Seconda lettera

Di Patrick Damnet

Bologna, domenica 6 luglio, ore 9:00

Siamo ombre, Stéphane, come questa sulla nostra testa? La nostra realtà ha la consistenza delle ombre, o forse solo la loro inconsistenza? Si accende una nuova luce, ed ecco, le ombre si sdoppiano, si sovrappongono…

Siamo così, Stéphane? Sì, lo so che non lo sai nemmeno tu, ma, Stéphane, ascolta cos’ho da raccontarti! Ho sognato un sogno, che già ti vedo che dici: certo che hai sognato un sogno, cosa volevi sognare se non un sogno? Ma… ma ero sveglio, ne sono sicuro, Stéphane, ero al computer e stavo lavorando, anche molto concentrato e all’improvviso… è apparsa lei! 

Ora, io dico, siamo nel 2025, non nel 2000, e non la vedo da allora, com’ha fatto ad apparire? Eppure è apparsa, era lì, ed era riflessiva, seria anche se sorridente, perché parlava di lavoro con pacatezza e assennatezza. Lei? Assennatezza? Mi sembrava impossibile, doveva essere un sogno. O è stato un sogno nel 2000? 

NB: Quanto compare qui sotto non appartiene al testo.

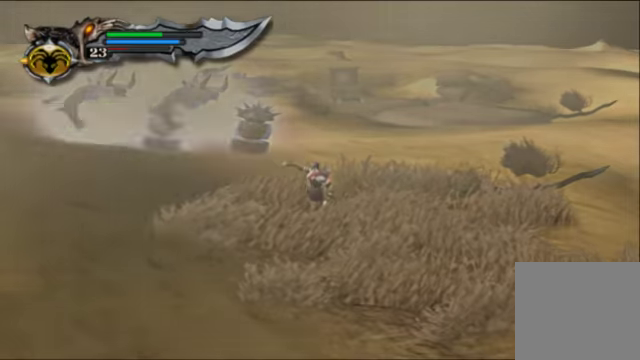
{"buttons": ["Y"], "left_stick": "up-left", "right_stick": "center", "events": [[200, "X", "down"], [400, "X", "up"], [466, "Y", "down"]]}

Diamine, non aveva per nulla torto René, come facciamo a distinguere la veglia dal sogno? Ho pensato a lungo alle parole del poeta, che gioca con le visioni della notte, di quella notte magica, proprio di mezza estate come adesso:

«Se noi ombre ti abbiamo offeso,

tu pensa a questo e tutto torna a posto:

ti sei solo addormentato qui,

e queste visioni ti sono apparse».

E appena l’ho vista, a video in un canale di youtube che chissà come ero capitato lì (è apparsa inattesa, all’improvviso!) ho subito pensato al fiore di Puck. Ricordi Stéphane? Hai davanti a te la persona amata, e sta dormendo. Dormendo, capisci? Dorme…! Hai in mano il fiore magico, te l’ha portato Puck, se lo strizzi sulle sue palpebre chiuse – i suoi pensieri sono avvolti nell’ombra del sonno – si innamorerà tra poco di te, perdutamente e per tutta la vita, inconsapevole. Ti basterà fare attenzione che nessun altro sia in vista, perché il potere del fiore è questo: si innamorerà del primo che vedrà svegliandosi! 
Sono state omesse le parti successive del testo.